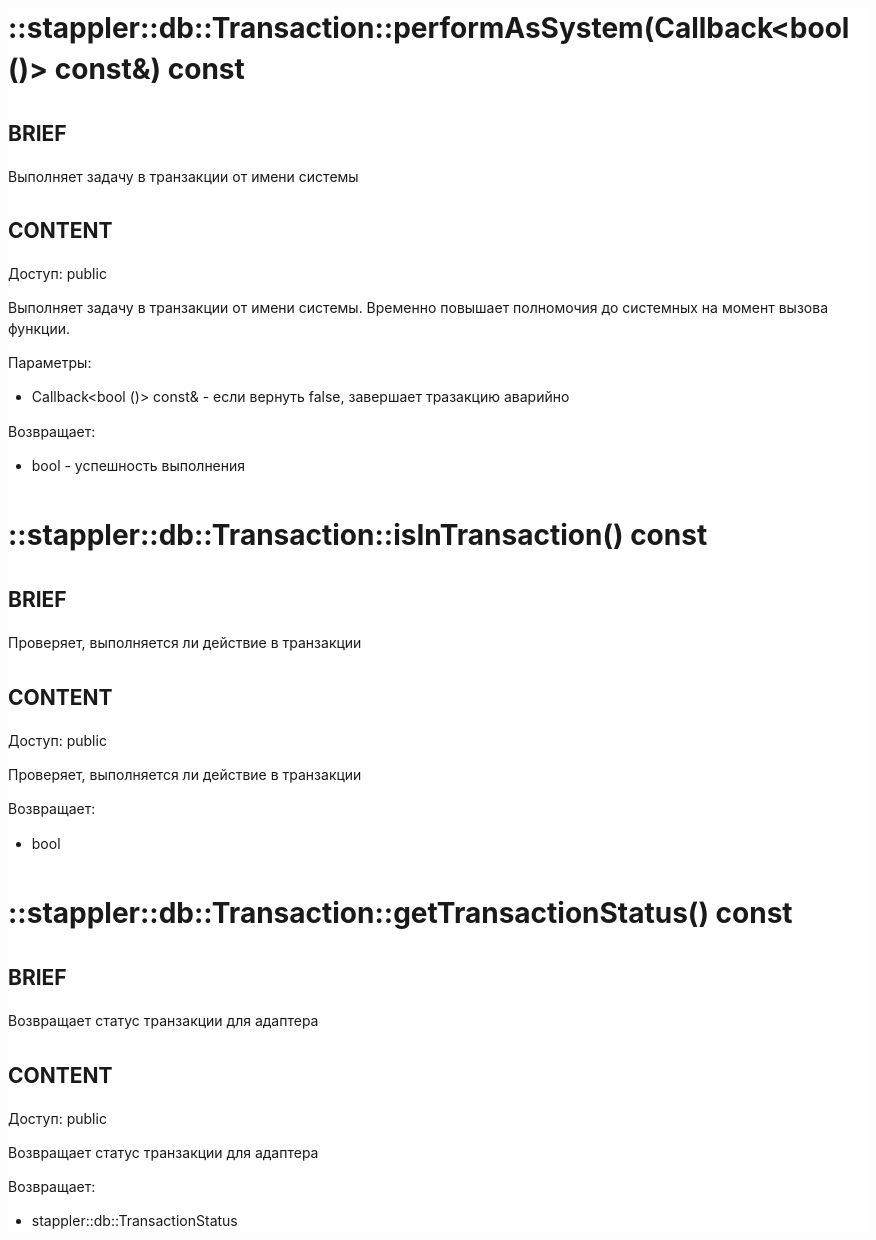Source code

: # ::stappler::db::Transaction::performAsSystem(Callback<bool ()> const&) const

## BRIEF

Выполняет задачу в транзакции от имени системы

## CONTENT

Доступ: public

Выполняет задачу в транзакции от имени системы. Временно повышает полномочия до системных на момент вызова функции.

Параметры:
* Callback<bool ()> const& - если вернуть false, завершает тразакцию аварийно

Возвращает:
* bool - успешность выполнения

# ::stappler::db::Transaction::isInTransaction() const

## BRIEF

Проверяет, выполняется ли действие в транзакции

## CONTENT

Доступ: public

Проверяет, выполняется ли действие в транзакции

Возвращает:
* bool

# ::stappler::db::Transaction::getTransactionStatus() const

## BRIEF

Возвращает статус транзакции для адаптера

## CONTENT

Доступ: public

Возвращает статус транзакции для адаптера

Возвращает:
* stappler::db::TransactionStatus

--------------------

## [WHAT IS NEEDED]
Report every line in the entries that contains the string "const", matching case exactly.

## [YOUR SOLUTION]
: # ::stappler::db::Transaction::performAsSystem(Callback<bool ()> const&) const
* Callback<bool ()> const& - если вернуть false, завершает тразакцию аварийно
# ::stappler::db::Transaction::isInTransaction() const
# ::stappler::db::Transaction::getTransactionStatus() const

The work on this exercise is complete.